Monitoring & Observability
Kaizen provides comprehensive observability through Prometheus metrics, Grafana dashboards, Loki log aggregation, and Sentry error tracking.
Docker Monitoring Stack (Recommended)
The easiest way to get full observability is using the Docker Compose stack:
docker compose up -dThis starts the complete monitoring stack:
| Service | Port | Description | Access |
|---|---|---|---|
| Prometheus | 9090 | Metrics collection and storage | http://localhost:9090 |
| Grafana | 3003 | Dashboards and visualization | http://localhost:3003 (no login) |
| Loki | 3100 | Log aggregation | (via Grafana) |
| Promtail | - | Log collection from Docker | - |
Pre-configured Dashboards
Grafana comes with a Kaizen Overview dashboard that includes:
- Overview: Block height, TXs/min, active connections, uptime
- Block Production: Latency percentiles, TXs per block
- RPC & Network: Request rates, latency by method, WebSocket activity
- Sync Status: Node heights comparison, sync latency
- Trading (RFQ): Thesis rates, amounts, duration
- Bridge: Deposit/withdrawal activity and amounts
- Storage: Database size, pruning metrics
- Logs: Real-time error/warning logs from all services
Log Queries (Loki)
Access logs via Grafana Explore or the Logs panel:
# All errors from write-node
{service="write-node"} |= "error"
# Transaction execution logs
{service="write-node"} | json | msg=~".*executed.*"
# Filter by level
{service=~"write-node|read-node.*"} | json | level="error"
# Search by tx_hash
{service="write-node"} |= "0x1234..."
Manual Setup (Without Docker)
Enable Metrics
# config.toml
[metrics]
enabled = true
path = "/metrics"
[sentry]
enabled = true
dsn = "https://your-dsn@sentry.io/project"
environment = "production"
traces_sample_rate = 0.1Scrape Metrics
# Fetch metrics
curl http://localhost:8545/metrics
# Watch metrics in real-time
while true; do date; curl -s localhost:8545/metrics | grep -Ev '^(#|$)' | sort; sleep 10; doneInstall (macOS)
brew install prometheus grafana
brew services start prometheus
brew services start grafanaPrometheus Configuration
# /opt/homebrew/etc/prometheus.yml
scrape_configs:
- job_name: "kaizen"
static_configs:
- targets: ["localhost:8545"]
metrics_path: "/metrics"
scrape_interval: 5sAccess Dashboards
- Prometheus: http://localhost:9090
- Grafana: http://localhost:3000 (default: admin/admin)

# # # #

# Tasks and exercises:
a - From the Kaizen monitoring page, write out the stretch from "traces_sample_rate = 0.1Scrape" through "10; doneInstall (macOS)".
b - According to the Kaizen monitoring page, which port does Grafana run on in the Docker Compose monitoring stack?
c - List every section that the Kaizen monitoring page says the Kaizen Overview dashboard in Grafana includes.

# # # #

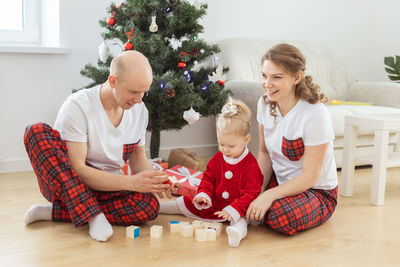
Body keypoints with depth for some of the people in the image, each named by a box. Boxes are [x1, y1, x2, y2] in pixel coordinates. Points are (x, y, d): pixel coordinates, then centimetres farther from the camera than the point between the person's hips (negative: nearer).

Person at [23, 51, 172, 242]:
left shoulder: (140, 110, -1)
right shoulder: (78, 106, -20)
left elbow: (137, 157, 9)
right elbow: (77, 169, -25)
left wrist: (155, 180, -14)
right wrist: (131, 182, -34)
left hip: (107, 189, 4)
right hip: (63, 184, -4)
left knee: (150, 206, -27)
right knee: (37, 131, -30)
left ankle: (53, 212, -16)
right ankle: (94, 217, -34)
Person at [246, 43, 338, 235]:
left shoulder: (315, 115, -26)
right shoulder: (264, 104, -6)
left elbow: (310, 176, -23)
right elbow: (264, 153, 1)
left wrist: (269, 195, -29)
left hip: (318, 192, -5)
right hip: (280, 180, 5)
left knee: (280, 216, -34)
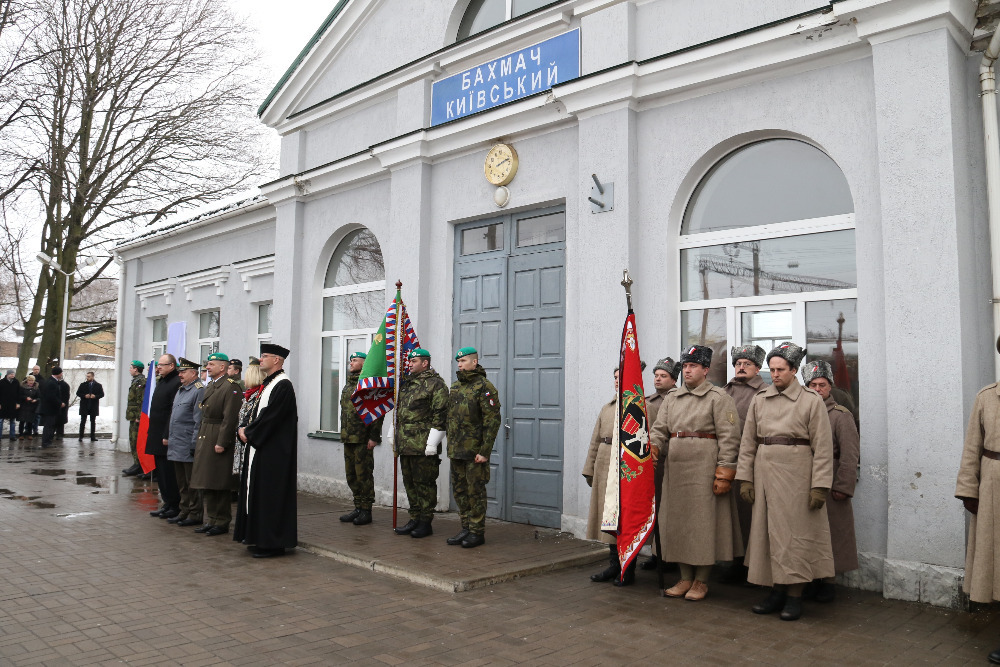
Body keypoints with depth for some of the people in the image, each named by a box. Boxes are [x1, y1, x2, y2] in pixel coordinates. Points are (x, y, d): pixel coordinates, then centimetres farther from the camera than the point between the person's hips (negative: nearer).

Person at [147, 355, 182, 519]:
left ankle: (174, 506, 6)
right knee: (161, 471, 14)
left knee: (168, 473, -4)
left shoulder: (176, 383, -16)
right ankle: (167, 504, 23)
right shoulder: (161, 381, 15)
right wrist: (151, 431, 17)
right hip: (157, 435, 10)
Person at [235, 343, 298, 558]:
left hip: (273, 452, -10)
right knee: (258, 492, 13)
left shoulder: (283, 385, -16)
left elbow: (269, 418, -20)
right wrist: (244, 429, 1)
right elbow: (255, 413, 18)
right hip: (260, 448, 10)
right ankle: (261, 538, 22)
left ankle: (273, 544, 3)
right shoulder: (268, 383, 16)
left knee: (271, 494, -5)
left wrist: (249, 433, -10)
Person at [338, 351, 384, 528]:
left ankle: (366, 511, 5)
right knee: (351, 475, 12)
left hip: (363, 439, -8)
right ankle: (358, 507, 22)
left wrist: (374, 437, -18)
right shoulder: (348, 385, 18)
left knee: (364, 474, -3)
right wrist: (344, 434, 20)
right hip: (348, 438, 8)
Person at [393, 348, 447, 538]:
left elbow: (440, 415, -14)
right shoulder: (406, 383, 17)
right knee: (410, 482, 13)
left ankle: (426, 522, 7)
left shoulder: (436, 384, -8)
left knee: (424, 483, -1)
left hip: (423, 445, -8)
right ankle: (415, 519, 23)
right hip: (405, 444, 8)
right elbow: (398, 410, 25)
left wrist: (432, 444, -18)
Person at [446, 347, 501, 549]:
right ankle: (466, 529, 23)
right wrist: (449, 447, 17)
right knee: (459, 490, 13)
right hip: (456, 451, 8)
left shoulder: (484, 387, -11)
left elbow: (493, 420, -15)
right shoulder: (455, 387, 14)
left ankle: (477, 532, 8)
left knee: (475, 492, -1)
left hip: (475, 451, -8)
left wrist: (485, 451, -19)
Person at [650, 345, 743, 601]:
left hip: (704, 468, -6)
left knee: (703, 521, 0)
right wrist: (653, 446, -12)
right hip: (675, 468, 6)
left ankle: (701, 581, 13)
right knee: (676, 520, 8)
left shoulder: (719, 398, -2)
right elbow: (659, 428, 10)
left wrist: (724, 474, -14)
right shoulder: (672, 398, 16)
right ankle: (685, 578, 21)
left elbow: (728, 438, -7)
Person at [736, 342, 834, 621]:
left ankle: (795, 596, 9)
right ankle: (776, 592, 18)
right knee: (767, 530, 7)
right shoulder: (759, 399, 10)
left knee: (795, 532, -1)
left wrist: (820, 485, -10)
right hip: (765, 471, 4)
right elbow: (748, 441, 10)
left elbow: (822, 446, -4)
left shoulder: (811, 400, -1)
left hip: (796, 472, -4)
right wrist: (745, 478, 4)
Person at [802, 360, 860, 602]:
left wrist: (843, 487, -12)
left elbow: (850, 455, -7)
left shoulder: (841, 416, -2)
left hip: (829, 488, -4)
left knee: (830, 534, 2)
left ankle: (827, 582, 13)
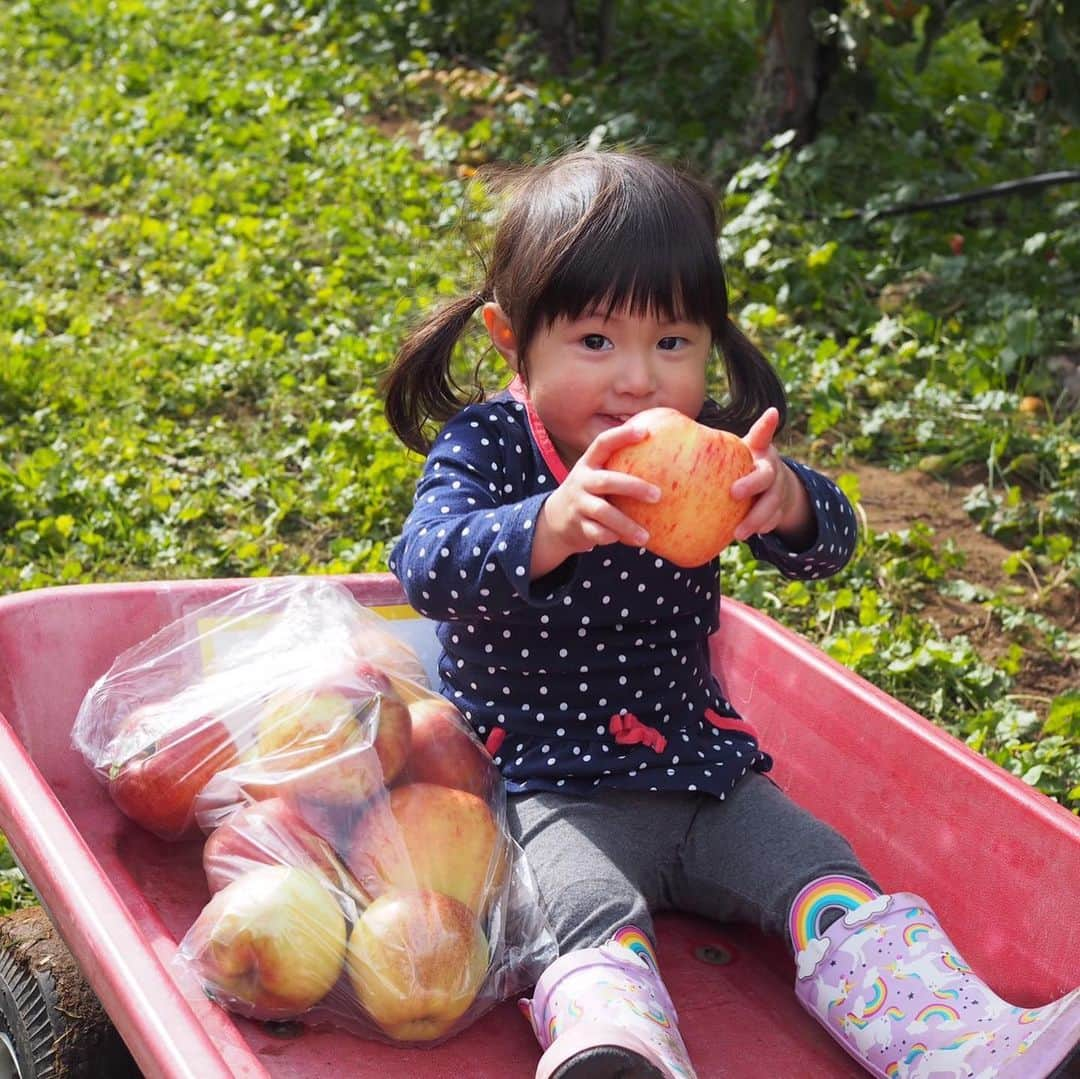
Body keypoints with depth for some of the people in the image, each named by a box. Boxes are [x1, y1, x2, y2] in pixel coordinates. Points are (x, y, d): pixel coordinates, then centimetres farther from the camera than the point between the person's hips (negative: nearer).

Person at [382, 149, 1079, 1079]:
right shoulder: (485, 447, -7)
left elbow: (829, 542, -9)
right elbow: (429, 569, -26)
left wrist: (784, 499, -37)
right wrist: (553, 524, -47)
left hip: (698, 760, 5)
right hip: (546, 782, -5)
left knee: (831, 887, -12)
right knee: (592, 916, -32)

# # # #

# Task-by-task answers:
a -
traces_sample_rate = 0.1Scrape Metrics
# Fetch metrics
curl http://localhost:8545/metrics
# Watch metrics in real-time
while true; do date; curl -s localhost:8545/metrics | grep -Ev '^(#|$)' | sort; sleep 10; doneInstall (macOS)

b - Port 3003.

c -
- Overview
- Block Production
- RPC & Network
- Sync Status
- Trading (RFQ)
- Bridge
- Storage
- Logs